Nuttier Than A Fruit Cake…Yet He Studied Classical Tae Kwon Do With Me.
Saturday, June 12th, 2010
He had attached parachute webbing across the insides of his car because he felt that that material was most excellent for holding his auto together on the inside. He had fire extinguishers screwed to every surface. He had a dial on his dash to give extra juice to his brake lights, and he turned it whenever he faced away from the sun so that drivers behind him could see when he braked.
This was all surface stuff, though. The most impressive thing that Mud Car did was memorize the times of all the traffic lights in San Jose. He could traverse that large town without ever hitting a stop light.
Unfortunately, when it came to the karate, he was just as crazy. He couldn’t stretch his limbs, couldn’t control what his body was going to do, and, because of this lack of control, it hurt to work out with him. Just being in his presence you could feel the firecrackers in his mind exploding into the universe.

::::

■ TASKS FOR THIS EXERCISE ■
**a)** In the post about Mud Car, what did he memorize that let him cross San Jose without hitting a stop light?
**b)** Continue the post about Mud Car, starting right after its last sentence.
The listing after this post about Mud Car has nothing to do with it.

■ COLLECTED DATA ■
::::

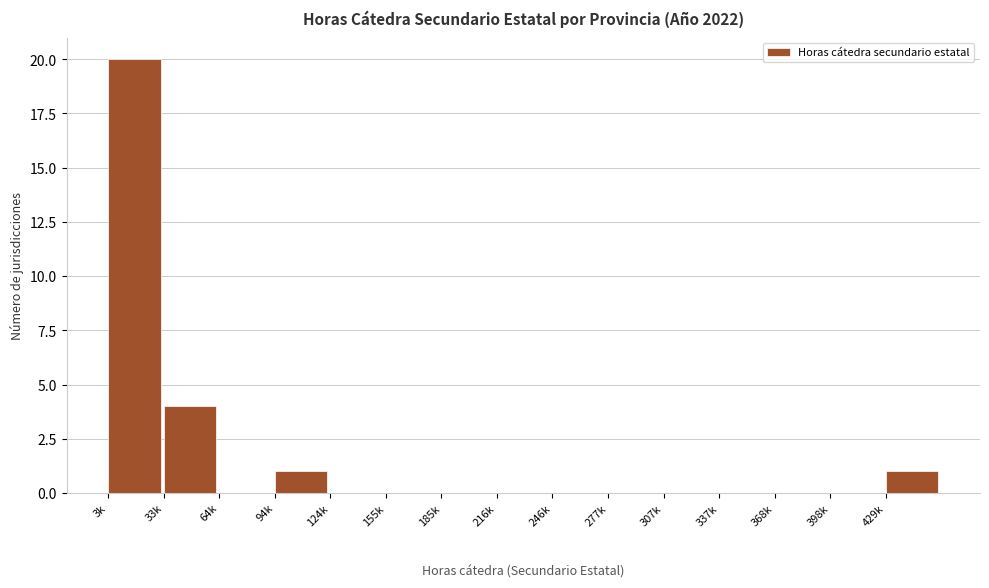

Reading left to right, transcribe all the data shown in this chart.

3k=20	33k=4	64k=0	94k=1	124k=0	155k=0	185k=0	216k=0	246k=0	277k=0	307k=0	337k=0	368k=0	398k=0	429k=1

::::

■ RESPONSES TO THE TASKS ■
**a)** He memorized the times of all the traffic lights in San Jose.

**b)**
One day, in class, he interrupted the instructor to complain about a pain in his shin. “It doesn’t hurt, but it keeps bothering me, do you know how to make the pain in my shin go away?” My instructor looked at me with rage in his eyes, I suppose he didn’t want to look at Mud Car because he would murder him, and he said, “Hit your leg with a lead pipe…that’ll make the pain go away.”
I suppose the ability to drive other people insane is the deciding point in this matter of whether a person is goofy or not. Because of this Mud Car never made it to Black Belt. He just didn’t have the mental maturity that is the mark of a black belt.
One day, however, a new instructor came to the school, and Mud Car was promoted to Black Belt within a month…and then he left the school. He had achieved his goal, and that was all he wanted, and the new instructor knew that was the best and most efficient way to get rid of Mud Car. Yet, I missed Mud Car.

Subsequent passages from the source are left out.